Федька кивнул, и Подспуда с поклоном вышел.
– Федя!
Он вздрогнул всем телом, глядя в свет раскрытой двери. Рука сама взметнулась застегнуть пуговицы у горла.
– Здесь я, государь, – на пороге его Федька замер, поклонясь.
– Отдохнул ли? Да и я тоже. Подойди, сядь.
Царь был в золотистом халате из персидской тафты стёганной поверх рубахи, отороченном широким мехом по вороту, точно бармой, и в мягких войлочных чувяках50 на босых ногах. Что-то писал за столом, но сейчас отодвинул к другим листам и свиткам.
– Как нам поужинать принесут, прими поднос у ключника. Да разоблачись после. Сегодня уж никуда не выйдем.

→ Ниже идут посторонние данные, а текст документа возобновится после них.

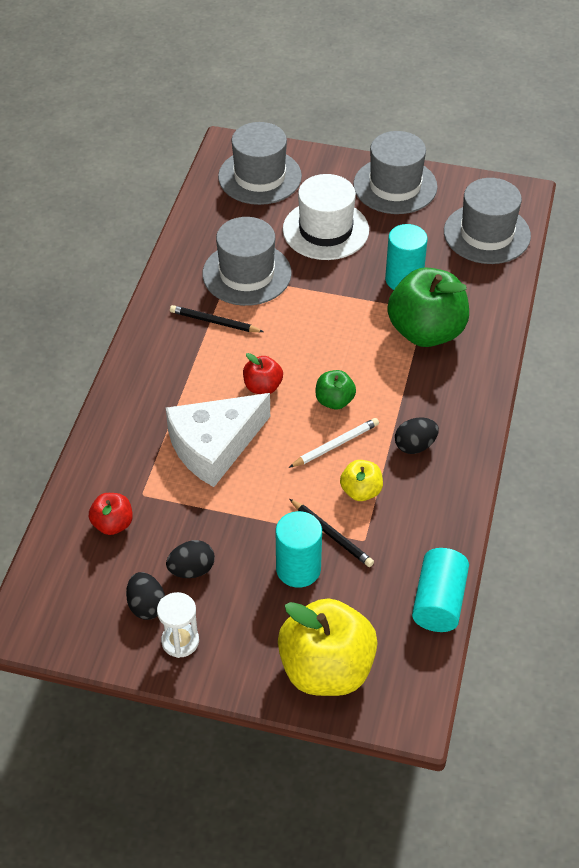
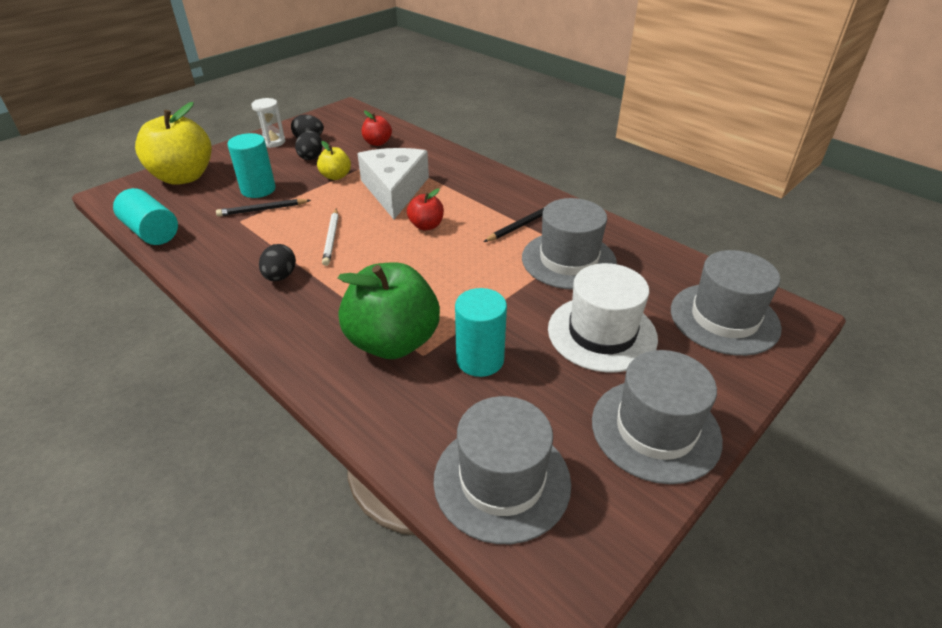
camera: 120 degrees right, 10 degrees down
(334, 401) = (373, 254): green apple -> none
(361, 491) = (277, 234): yellow apple -> yellow apple (336, 176)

Да вот что… Пока за платьем твоим спальники мои приглядят, но надобен тебе свой человек в тутошнем услужении, – царь как будто раздумывал, пощипывая ус, из-под полуопущенных век разглядывая своего кравчего, – чтобы всякий час поблизости тебя был, и готовый всегда поручение твоё исполнить. Говори, вижу, что сказать хочешь.
– Есть такой, государь. Незачем тебе утруждаться. Сенька мой уж привычен за всем ходить, сметливый и чистоплотный, всему обучен, и к воинскому делу тоже способен… Из Рязани взят, сын седельщика посадского, добром сам пошёл со мною, в бой рвался, на подхвате всё время под стеной, внизу, был. В Москве здесь никого не знает и родичей не имеет. Не болтает лишнего никогда, на сторону не глядит, усерден и нраву покладистого. И наверх не засматривается, доволен тем беспредельно, что от обыденности своей вырвался.
–Что ж, как за себя, за него поручаешься?
Федька помолчал.
– Так не смогу, конечно, – признал с видимым огорчением.